With still no news of Tusk Potter, the Colonel had spent a restless day. Earlier, the doughty son of Shadeland Wildon brought the little boy over to see him, followed by Aunt Timmie in her precarious buggy; but it was now afternoon and they had left. Shadows were lengthening, and the cows were mooing at the pasture gate.
Dale, as usual, had spent the day in study. His absorption had made him unconscious of intruders who came into the room. Timmie and the little boy had stopped to say good-bye, and she called his name; even emboldened by his silence to murmur: "Don' you know you'se gwine pop yoh brains a-wu'kin' 'em so hard?"
Bip, who regarded Dale with mysterious interest, made farther advances. He went up close, and looked wonderingly into his face; but at last both he and the old woman left unseen and unheard.
All unconscious of his surroundings, this student was living in other days with the dauntless Pompey. By the aid of the huge dictionary, now seldom opened, he laboriously followed this daring friend of the great Cicero. Since morning he had witnessed the capture of a thousand cities, the slaying or subjugation of a million human beings—and more of this was to come.

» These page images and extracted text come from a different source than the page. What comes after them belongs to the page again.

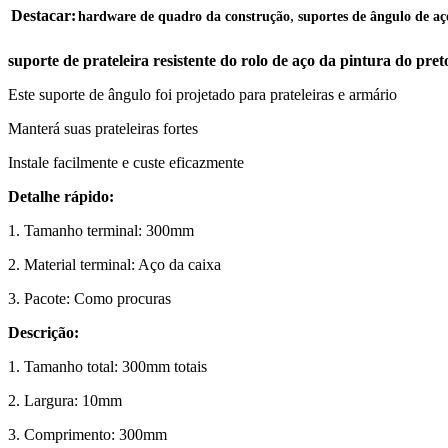
,
Destacar:
hardware de quadro da construção
suportes de ângulo de aço
suporte de prateleira resistente do rolo de aço da pintura do pr
Este suporte de ângulo foi projetado para prateleiras e armário
Manterá suas prateleiras fortes
Instale facilmente e custe eficazmente
Detalhe rápido:
1. Tamanho terminal: 300mm
2. Material terminal: Aço da caixa
3. Pacote: Como procuras
Descrição:
1. Tamanho total: 300mm totais
2. Largura: 10mm
3. Comprimento: 300mm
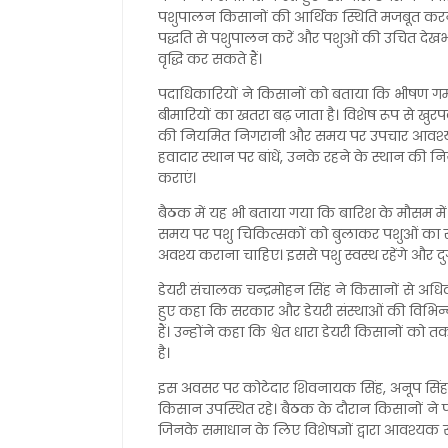
पशुपालन किसानों की आर्थिक स्थिति मजबूत करने
पद्धति से पशुपालन करें और पशुओं की उचित देखभ
वृद्धि कर सकते हैं।
पदाधिकारियों ने किसानों को बताया कि भीषण गर्
बीमारियों का खतरा बढ़ जाता है। विशेष रूप से खु
की नियमित निगरानी और समय पर उपचार आवश्यक 
हवादार स्थान पर बांधें, उनके रहने के स्थान क
कराएं।
बैठक में यह भी बताया गया कि बारिश के मौसम मे
समय पर पशु चिकित्सकों को बुलाकर पशुओं का स
अवश्य कराना चाहिए। इससे पशु स्वस्थ रहेंगे और दुग्ध
डेयरी संचालक चन्द्रमोहन सिंह ने किसानों से अधिक
हुए कहा कि सरकार और डेयरी संस्थाओं की विभ
हैं। उन्होंने कहा कि श्वेत धारा डेयरी किसानों क
है।
इस अवसर पर कोटेदार शिवनायक सिंह, अनूप सिंह, ग्रा
किसान उपस्थित रहे। बैठक के दौरान किसानों ने प
जिनके समाधान के लिए विशेषज्ञों द्वारा आवश्यक 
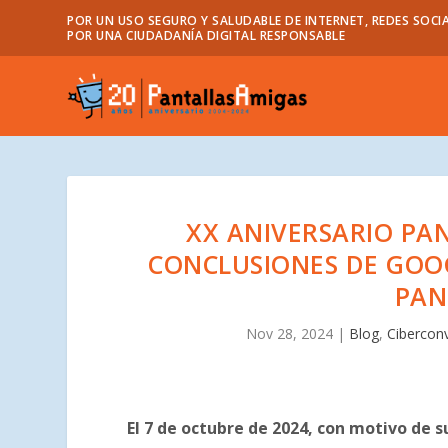
POR UN USO SEGURO Y SALUDABLE DE INTERNET, REDES SOCIA
POR UNA CIUDADANÍA DIGITAL RESPONSABLE
XX ANIVERSARIO PA
CONCLUSIONES DE GOOG
PAN
Nov 28, 2024
|
Blog
,
Cibercon
El 7 de octubre de 2024, con motivo de 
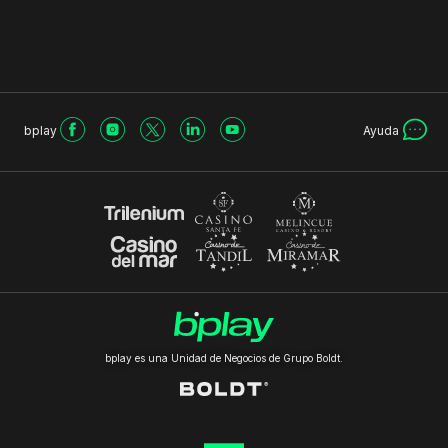
bplay
Ayuda
bplay es una Unidad de Negocios de Grupo Boldt.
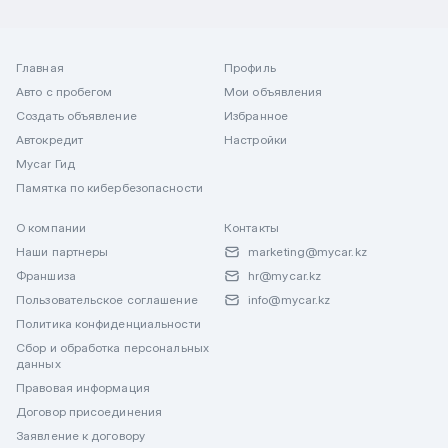
Главная
Профиль
Авто с пробегом
Мои объявления
Создать объявление
Избранное
Автокредит
Настройки
Mycar Гид
Памятка по кибербезопасности
О компании
Контакты
Наши партнеры
marketing@mycar.kz
Франшиза
hr@mycar.kz
Пользовательское соглашение
info@mycar.kz
Политика конфиденциальности
Сбор и обработка персональных
данных
Правовая информация
Договор присоединения
Заявление к договору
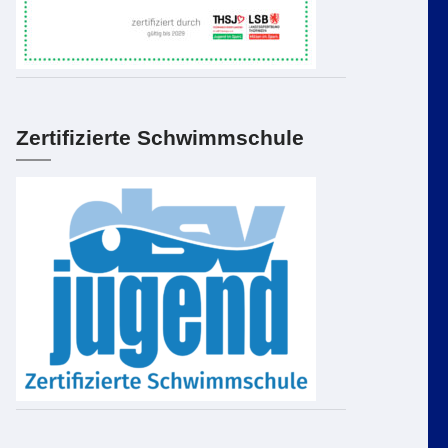
Zertifizierte Schwimmschule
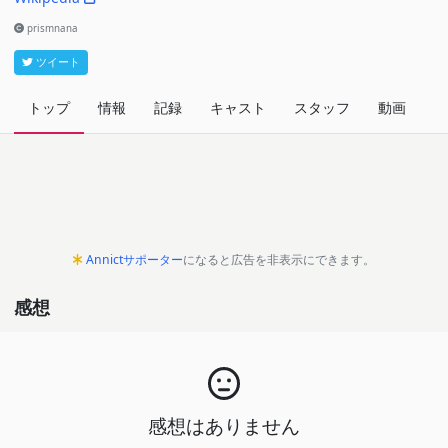
prismnana
ツイート
トップ
情報
記録
キャスト
スタッフ
動画
関
Annictサポーター
になると広告を非表示にできます。
感想
感想はありません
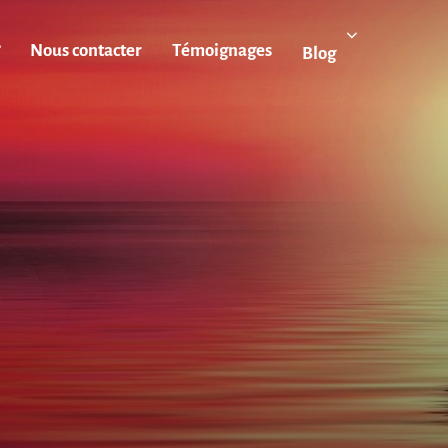
?
Nous contacter
Témoignages
Blog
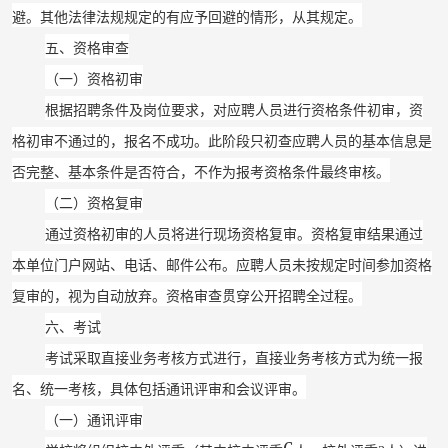
避。其他法律法规规定的有应予回避的情形，从其规定。
五、资格审查
（一）资格初审
根据招聘条件及岗位要求，对应聘人员进行资格条件初审，资
格初审不通过的，报名不成功。此阶段只初查应聘人员的基本信息是
否完整、基本条件是否符合，不作为报考资格条件最终审核。
（二）资格复审
通过资格初审的人员将进行现场资格复审。资格复审结果通过
本单位门户网站、电话、邮件公布。应聘人员未按规定时间参加资格
复审的，视为自动放弃。
资格审查贯穿公开招聘全过程。
六、考试
考试采取直接业务考核方式进行，直接业务考核方式为统一报
名、统一考核，具体包括通讯评审和会议评审。
（一）通讯评审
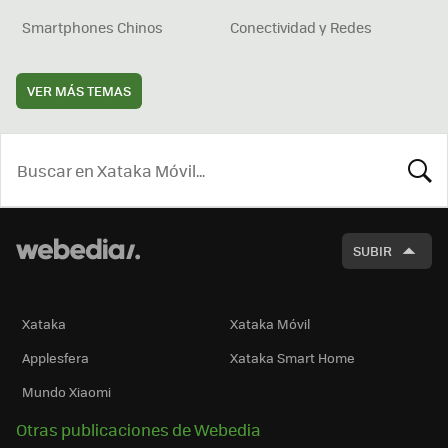
Smartphones Chinos
Conectividad y Redes
VER MÁS TEMAS
BUSCA
SUBIR
Xataka
Xataka Móvil
Applesfera
Xataka Smart Home
Mundo Xiaomi
Otras publicaciones de Webedia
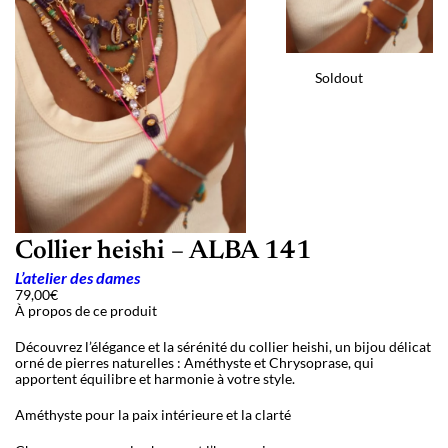
Soldout
Collier heishi – ALBA 141
L’atelier des dames
79,00
€
À propos de ce produit
Découvrez l’élégance et la sérénité du collier heishi, un bijou délicat
orné de pierres naturelles : Améthyste et Chrysoprase, qui
apportent équilibre et harmonie à votre style.
Améthyste pour la paix intérieure et la clarté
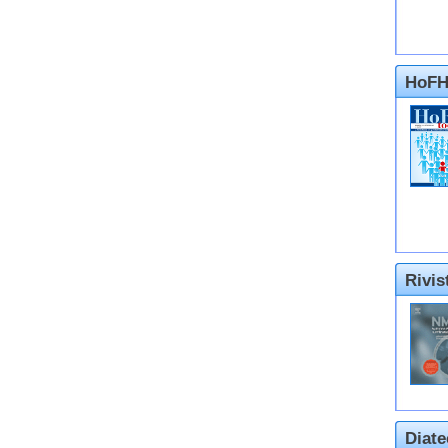
HoFH
Rivi
Diate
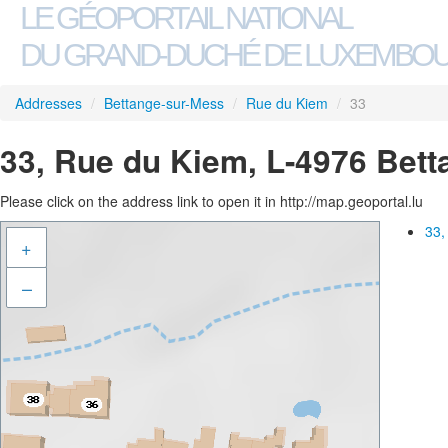
LE GÉOPORTAIL NATIONAL
DU GRAND-DUCHÉ DE LUXEMBO
Addresses
/
Bettange-sur-Mess
/
Rue du Kiem
/
33
33, Rue du Kiem, L-4976 Bet
Please click on the address link to open it in http://map.geoportal.lu
33,
+
–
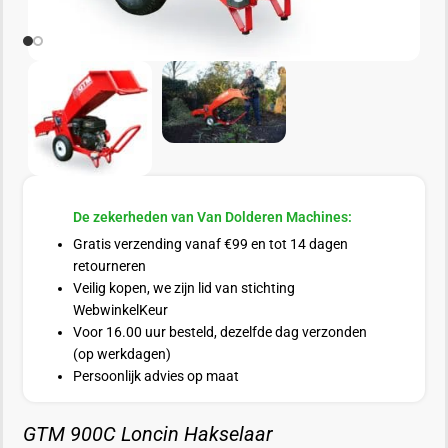
De zekerheden van Van Dolderen Machines:
Gratis verzending vanaf €99 en tot 14 dagen
retourneren
Veilig kopen, we zijn lid van stichting
WebwinkelKeur
Voor 16.00 uur besteld, dezelfde dag verzonden
(op werkdagen)
Persoonlijk advies op maat
GTM 900C Loncin Hakselaar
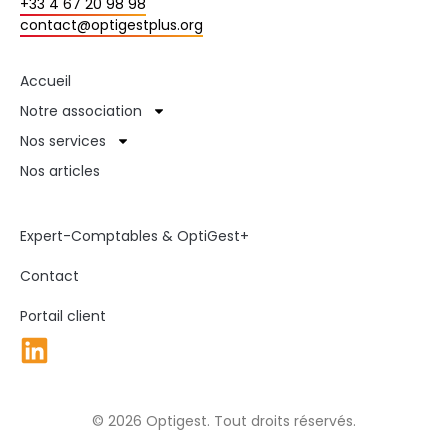
+33 4 67 20 98 98
contact@optigestplus.org
Accueil
Notre association
Nos services
Nos articles
Expert-Comptables & OptiGest+
Contact
Portail client
© 2026 Optigest. Tout droits réservés.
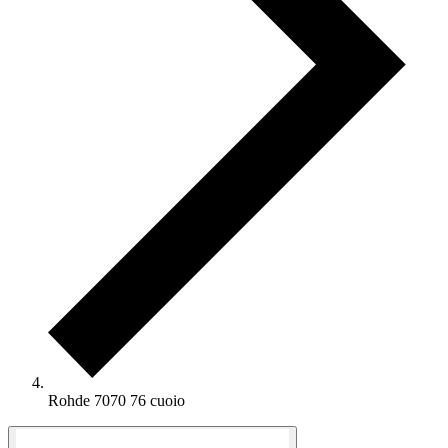
Rohde 7070 76 cuoio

Had lightning snapped about his head he would not have known it for the wilder sounds of battlefields, scattered between Rome and the Euphrates, possessing his brain.
When Jane arrived, Mac was properly introduced to the old gentleman, who made a great fuss over him and directed her attention to his points of unusual excellence. But Brent, he told her, was not about.
"Dale would like to see him," she said enthusiastically.
"Oh, yes," his face clouded, "I suppose so!"
"What's the matter?" she quickly asked.
"Matter?" he looked up. "Why, nothing, my dear! Nothing, of course!"